L’Europe a connu dimanche l’un des grands moments son histoire. En acceptant le traité de Nice, le peuple irlandais a donné un vrai signe politique.
«Il est facile d’obtenir un oui de l’électeur en le faisant revoter après qu’il ait dit non. Il suffit de lui bourrer le chou», ironise cet ami que le renversement de situation en Irlande laisse sceptique.
Voire! Il y a une année, 35% du corps électoral irlandais avait rejeté à une majorité de 54% la ratification du traité de Nice, dont certaines clauses définissent les conditions dans lesquelles dix Etats feront leur entrée dans l’Union européenne. Samedi, selon des estimations encore provisoires au moment où j’écris, le traité aurait été accepté à 63% des voix par 49% de l’électorat. La hausse du taux de participation est importante mais pas fulgurante. Par contre, le renversement d’opinion est complet.
En effet, malgré le battage médiatique, l’engagement des politiciens, les menaces européennes (Prodi estimait qu’un refus entraînerait un cataclysme, une tragédie), les avantages énormes que l’Irlande a tirés de l’Europe et le temps ensoleillé, plus d’un électeur sur deux est resté chez soi. C’est dire à quel point la cause était loin d’être gagnée. Le succès de samedi n’en est que plus flamboyant. C’est un des grands moments de l’histoire de l’Europe depuis la signature du traité de Rome en 1957.
Les Irlandais donnent ainsi une formidable leçon de démocratie tant à l’Europe des Quinze qu’à celle – ce sera pour demain! – des Vingt-Cinq.
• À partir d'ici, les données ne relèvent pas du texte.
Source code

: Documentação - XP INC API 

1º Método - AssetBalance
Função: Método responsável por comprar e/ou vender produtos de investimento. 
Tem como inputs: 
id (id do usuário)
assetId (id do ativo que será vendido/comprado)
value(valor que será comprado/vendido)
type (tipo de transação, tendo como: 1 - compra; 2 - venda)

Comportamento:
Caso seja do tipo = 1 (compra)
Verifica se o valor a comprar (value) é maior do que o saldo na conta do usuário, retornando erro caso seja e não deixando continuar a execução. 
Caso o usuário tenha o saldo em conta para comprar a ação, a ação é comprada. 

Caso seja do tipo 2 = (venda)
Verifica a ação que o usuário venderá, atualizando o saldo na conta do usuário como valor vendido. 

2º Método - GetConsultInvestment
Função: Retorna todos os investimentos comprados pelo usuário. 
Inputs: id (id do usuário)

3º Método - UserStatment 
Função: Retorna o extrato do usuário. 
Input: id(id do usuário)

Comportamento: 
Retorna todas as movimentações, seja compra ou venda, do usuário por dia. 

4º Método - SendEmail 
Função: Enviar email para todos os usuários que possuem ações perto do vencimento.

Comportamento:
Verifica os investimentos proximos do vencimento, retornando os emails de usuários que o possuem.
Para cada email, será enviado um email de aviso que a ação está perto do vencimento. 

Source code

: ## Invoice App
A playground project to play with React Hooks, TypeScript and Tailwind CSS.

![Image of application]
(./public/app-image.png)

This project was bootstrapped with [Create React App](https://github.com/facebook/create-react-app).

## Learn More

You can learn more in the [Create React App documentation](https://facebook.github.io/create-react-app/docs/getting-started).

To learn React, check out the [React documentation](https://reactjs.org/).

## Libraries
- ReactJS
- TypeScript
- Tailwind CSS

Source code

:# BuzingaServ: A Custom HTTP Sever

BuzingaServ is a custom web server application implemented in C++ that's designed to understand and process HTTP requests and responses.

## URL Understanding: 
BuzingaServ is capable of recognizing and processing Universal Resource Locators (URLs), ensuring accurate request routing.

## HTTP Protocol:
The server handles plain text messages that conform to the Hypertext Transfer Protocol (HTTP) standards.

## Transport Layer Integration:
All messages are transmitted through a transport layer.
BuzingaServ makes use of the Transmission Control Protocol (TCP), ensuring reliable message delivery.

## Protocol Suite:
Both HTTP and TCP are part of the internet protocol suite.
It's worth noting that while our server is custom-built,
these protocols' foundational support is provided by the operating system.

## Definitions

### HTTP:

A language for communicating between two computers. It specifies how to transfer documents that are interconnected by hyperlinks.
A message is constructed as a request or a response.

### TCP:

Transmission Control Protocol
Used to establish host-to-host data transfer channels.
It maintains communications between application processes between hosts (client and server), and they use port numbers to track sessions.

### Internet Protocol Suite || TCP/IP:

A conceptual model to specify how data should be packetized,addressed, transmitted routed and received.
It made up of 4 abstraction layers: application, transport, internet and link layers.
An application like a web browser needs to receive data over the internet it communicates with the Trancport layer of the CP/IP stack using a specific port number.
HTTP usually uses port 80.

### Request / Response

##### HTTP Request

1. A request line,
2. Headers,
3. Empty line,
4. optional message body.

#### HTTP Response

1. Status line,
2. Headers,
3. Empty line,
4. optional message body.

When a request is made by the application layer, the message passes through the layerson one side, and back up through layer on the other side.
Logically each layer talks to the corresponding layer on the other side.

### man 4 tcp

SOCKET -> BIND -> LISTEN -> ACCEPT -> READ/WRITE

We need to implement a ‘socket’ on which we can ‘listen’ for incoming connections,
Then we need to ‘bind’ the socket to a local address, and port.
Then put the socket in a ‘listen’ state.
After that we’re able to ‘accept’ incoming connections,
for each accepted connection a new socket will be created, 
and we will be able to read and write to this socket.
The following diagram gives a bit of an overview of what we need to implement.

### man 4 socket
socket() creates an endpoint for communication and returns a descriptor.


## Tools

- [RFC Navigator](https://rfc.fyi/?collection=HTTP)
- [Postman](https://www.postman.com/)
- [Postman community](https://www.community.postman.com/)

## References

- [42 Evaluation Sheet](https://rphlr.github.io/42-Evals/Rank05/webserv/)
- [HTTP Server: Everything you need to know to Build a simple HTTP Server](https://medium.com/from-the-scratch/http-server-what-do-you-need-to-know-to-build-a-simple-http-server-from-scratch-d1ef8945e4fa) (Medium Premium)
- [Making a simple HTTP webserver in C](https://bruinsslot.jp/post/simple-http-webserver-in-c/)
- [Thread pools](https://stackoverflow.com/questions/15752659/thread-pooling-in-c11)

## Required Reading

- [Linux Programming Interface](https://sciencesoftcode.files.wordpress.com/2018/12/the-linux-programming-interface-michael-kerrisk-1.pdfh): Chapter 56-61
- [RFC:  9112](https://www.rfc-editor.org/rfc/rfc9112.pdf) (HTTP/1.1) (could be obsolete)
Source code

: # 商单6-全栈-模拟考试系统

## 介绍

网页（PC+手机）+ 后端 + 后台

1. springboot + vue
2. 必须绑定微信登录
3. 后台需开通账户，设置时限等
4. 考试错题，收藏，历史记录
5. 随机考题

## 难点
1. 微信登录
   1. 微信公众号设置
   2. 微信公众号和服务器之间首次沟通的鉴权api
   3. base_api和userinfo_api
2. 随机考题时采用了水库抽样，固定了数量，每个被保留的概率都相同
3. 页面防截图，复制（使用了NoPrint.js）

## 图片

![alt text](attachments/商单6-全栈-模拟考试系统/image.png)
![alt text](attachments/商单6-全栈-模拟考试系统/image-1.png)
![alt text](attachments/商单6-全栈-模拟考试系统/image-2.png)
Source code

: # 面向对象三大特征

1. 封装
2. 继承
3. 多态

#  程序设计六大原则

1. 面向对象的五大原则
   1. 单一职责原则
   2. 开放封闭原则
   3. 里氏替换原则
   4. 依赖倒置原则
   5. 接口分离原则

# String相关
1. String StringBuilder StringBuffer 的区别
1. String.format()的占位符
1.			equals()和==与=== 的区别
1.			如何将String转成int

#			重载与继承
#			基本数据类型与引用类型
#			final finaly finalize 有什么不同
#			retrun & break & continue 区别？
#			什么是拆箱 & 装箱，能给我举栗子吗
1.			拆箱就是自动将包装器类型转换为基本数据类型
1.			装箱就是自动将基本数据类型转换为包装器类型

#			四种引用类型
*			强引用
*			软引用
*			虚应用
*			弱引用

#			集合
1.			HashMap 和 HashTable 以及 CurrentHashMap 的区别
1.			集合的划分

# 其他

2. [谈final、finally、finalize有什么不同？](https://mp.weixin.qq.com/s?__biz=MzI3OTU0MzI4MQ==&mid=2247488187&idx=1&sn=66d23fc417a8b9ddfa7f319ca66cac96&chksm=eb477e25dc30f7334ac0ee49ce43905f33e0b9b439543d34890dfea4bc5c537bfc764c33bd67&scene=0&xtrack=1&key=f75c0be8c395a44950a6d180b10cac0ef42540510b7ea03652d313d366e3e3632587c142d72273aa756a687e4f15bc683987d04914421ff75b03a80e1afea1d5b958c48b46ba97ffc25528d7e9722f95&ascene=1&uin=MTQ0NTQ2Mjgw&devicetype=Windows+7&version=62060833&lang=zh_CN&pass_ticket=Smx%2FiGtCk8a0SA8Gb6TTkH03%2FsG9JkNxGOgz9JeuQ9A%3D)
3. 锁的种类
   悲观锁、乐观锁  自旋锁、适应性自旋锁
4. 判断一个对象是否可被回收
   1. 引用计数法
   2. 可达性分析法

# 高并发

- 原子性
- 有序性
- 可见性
On aurait aimé que pour reconfirmer le pacte européen, les électeurs allemands, français, britanniques, italiens, etc. soient eux aussi appelés aux urnes pour donner leur approbation.
Cela aurait contraint les politiciens de tous bords à retrousser leurs manches, à descendre de leur piédestal, à quitter le temps d’une campagne référendaire leurs douillettes coteries pour affronter le commun des mortels.
Ils auraient ainsi pu lui expliquer, sans craindre d’entrer dans des détails prétendument fastidieux, pourquoi cet élargissement est important, pourquoi il est vraiment temps de donner aux anciennes démocraties populaires un signe tangible des nouveaux équilibres continentaux.
Pourquoi, en somme, en ces temps où les Etats-Unis d’Amérique divaguent, il vaut la peine de leur opposer un ensemble européen capable de mettre au premier plan les valeurs qui ont fait notre civilisation, qui ont généré une égalité citoyenne entre les individus, qui ont permis à nos femmes d’abandonner voiles et voilettes. Qui ont permis la paix continentale, même si de tragiques exceptions demeurent: l’Irlande justement, le Pays basque et cette Yougoslavie qui n’en finit pas tressauter.
La semaine dernière, Daniel Cohn-Bendit, pressentant à tort un vote négatif des Irlandais, prétendait dans Libération que de toute manière il ne fallait pas avoir peur d’une crise de l’Union européenne. Qu’au contraire, une crise pourrait secouer l’institution et lui donner un nouvel élan. Peut-être. A condition de poser le diagnostic.
Je pense que l’UE est atteinte d’hydrocéphalie aiguë augmentée d’un déficit chronique de démocratie. Il faut désenfler Bruxelles, Strasbourg et Luxembourg, délocaliser bureaux et institutions, donner la parole aux peuples en le consultant sur les grands dossiers, écouter les partenaires sociaux et tenir compte de leurs avis. Partout, les hommes politiques ont encore peur d’assumer l’Europe.
La France de la dernière décennie nous en a administré une preuve éclatante tant avec Jospin qu’avec Chirac. Jamais ces Messieurs n’ont fait de l’Europe ne serait-ce que la cinquième roue d’une de leurs campagnes électorales. Or il faudra bien qu’ils y viennent. A moins qu’ils ne misent sur cet élargissement à vingt-cinq mal préparé pour noyer le poisson, pour faire de l’Union une nouvelle et vaste Association de libre-échange aux contours politiques suffisamment flous pour que chacun puisse y faire sa petite cuisine sans souci du voisin.
L’an prochain nous serons au clair sur la question.